Impaired hippocampal Ca2+ homeostasis and concomitant K+ channel dysfunction in a mouse model of rett syndrome during anoxia

Methyl-CpG-binding protein 2 (MeCP2) deficiency causes Rett syndrome (RTT), a neurodevelopmental disorder characterized by severe cognitive impairment, synaptic dysfunction, and hyperexcitability. Previously we reported that the hippocampus of MeCP2-deficient mice (Mecp2−/y), a mouse model for RTT, is more susceptible to hypoxia. To identify the underlying mechanisms we now focused on the anoxic responses of wildtype (WT) and Mecp2−/y CA1 neurons in acute hippocampal slices. Intracellular recordings revealed that Mecp2−/y neurons show only reduced or no hyperpolarizations early during cyanide-induced anoxia, suggesting potassium channel (K+ channel) dysfunction. Blocking adenosine-5′-triphosphate-sensitive K+ channels (KATP-) and big-conductance Ca2+-activated K+ channels (BK-channels) did not affect the early anoxic hyperpolarization in either genotype. However, blocking Ca2+ release from the endoplasmic reticulum almost abolished the anoxic hyperpolarizations in Mecp2−/y neurons. Single-channel recordings confirmed that neither KATP- nor BK-channels are the sole mediators of the early anoxic hyperpolarization. Instead, anoxia Ca2+-dependently activated various small/intermediate-conductance K+ channels in WT neurons, which was less evident in Mecp2−/y neurons. Yet, pharmacologically increasing the Ca2+ sensitivity of small/intermediate-conductance KCa channels fully restored the anoxic hyperpolarization in Mecp2−/y neurons.
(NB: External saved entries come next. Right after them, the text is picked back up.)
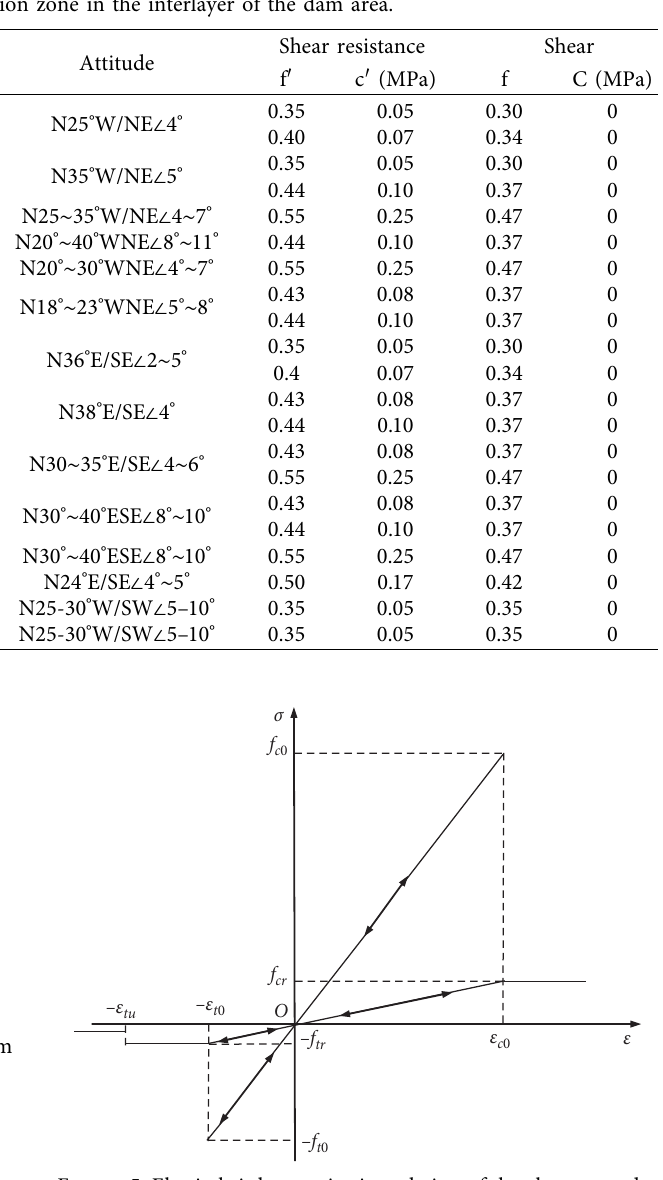
Figure 5: Elastic-brittle constitutive relation of the element under uniaxial stress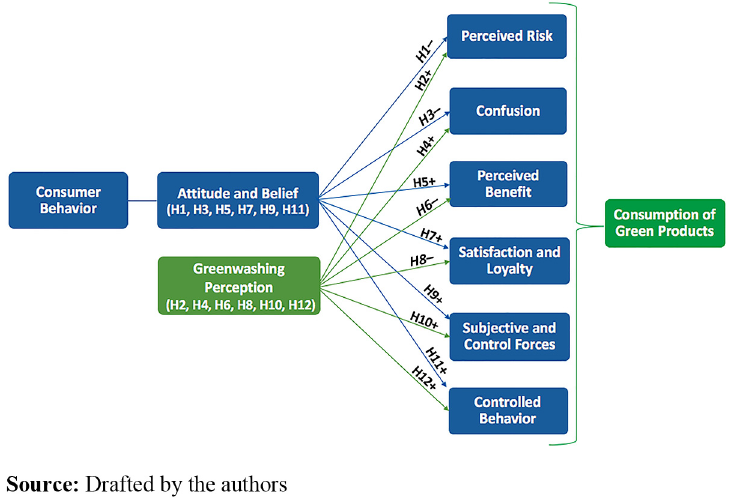
Figure 1. Proposed theoretical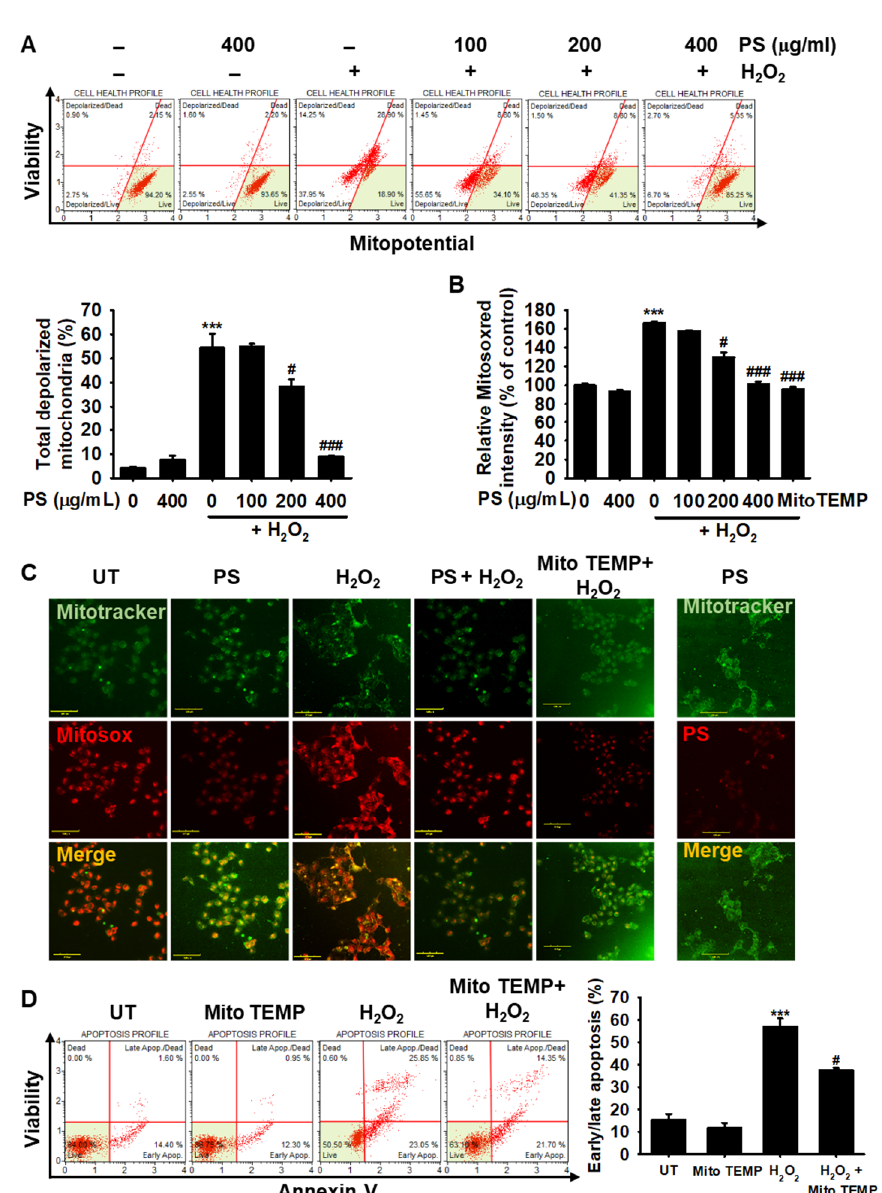
Figure 5. PS inhibits H 2 O 2 -induced mitochondrial membrane depolarization and mtROS-mediated apoptosis in HaCaT keratinocytes. HaCaT keratinocytes were seeded at a density of 1 × 10 4 cells/mL and treated with the indicated concentrations of PS (0–400 μg/mL) in the presence or absence of 1000 μM H 2 O 2 for 4 h. MitoTEMP (10 μM) was used as the negative control. ( A ) The cells were stained with Muse ® MitoPotential Kit and mitochondrial membrane depolarization was analyzed by flow cytometry. The mean percentages of depolarized mitochondrial populations are shown in the bar graphs. ( B ) The cells were also stained with 2 μM MitoSOX Red and the fluorescence intensity was measured by using a fluorometer. Percentage values were calculated compared to that in the untreated group. ( C ) The cells were stained with 0.5 μM MitoTracker for 30 min followed by 2 μM MitoSOX Red for 10 min. Immunofluorescence staining was performed and detected by using the CELENA ® S digital imaging system. ( D ) In a parallel experiment, the cells were pretreated with 10 μM MitoTEMP prior to stimulation with H 2 O 2 for 4 h. The populations of early/late apoptosis populations were measured by flow cytometry using Muse ® Annexin V and Dead Kit. Early/late apoptotic populations are shown in the bar graph. All data are averaged from three independent experiments and presented as mean ± the standard error of the median [*** p < 0.001 vs. the untreated group (UT) and ### p < 0.001 and # p < 0.05 vs. the H 2 O 2 -treated group]. Scale bars = 100 μm.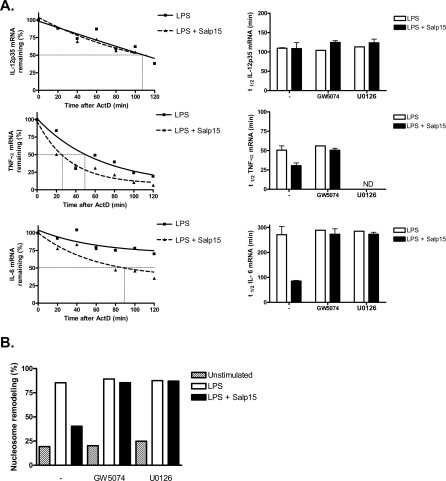
Salp15 Destabilizes IL-6 and TNF-α mRNA and Impairs Nucleosome Remodeling at the IL-12p35 Promoter(A) Salp15 destabilizes IL-6 and TNF-α mRNA. DCs were stimulated with Salp15 and LPS for 6 h. Actinomycin D (ActD) was added to block new mRNA synthesis. Cells were harvested for 2 h to determine mRNA half-life. IL-12p35 mRNA stability remained unaltered in the presence of Salp15, whereas IL-6 and TNF-α mRNA half-life was strongly reduced. This was completely restored using Raf (GW5074) or MEK (U0126) inhibitors. Bars represent the mean of two independent experiments ± SE. ND: Not determined.(B) IL-12 inhibition by Salp15 is a result of decreased nucleosome remodeling at the IL-12p35 promoter. Cells were stimulated as described before and harvested. Using enzymatic digestion, nucleosome remodeling was measured by quantitative real time PCR. Results are expressed as a percentage of the remodeling observed in EcoRI-digested samples. The decreased remodeling induced by Salp15 could be completely restored using Raf (GW5074) or MEK (U0126) inhibitors. Results represent results from one donor.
Furthermore, Ca2+ imaging unveiled lower intracellular Ca2+ levels in resting Mecp2−/y neurons and reduced anoxic Ca2+ transients with diminished Ca2+ release from intracellular stores. In conclusion, the enhanced hypoxia susceptibility of Mecp2−/y hippocampus is primarily associated with disturbed Ca2+ homeostasis and diminished Ca2+ rises during anoxia. This secondarily attenuates the activation of KCa channels and thereby increases the hypoxia susceptibility of Mecp2−/y neuronal networks. Since cytosolic Ca2+ levels also determine neuronal excitability and synaptic plasticity, Ca2+ homeostasis may constitute a promising target for pharmacotherapy in RTT.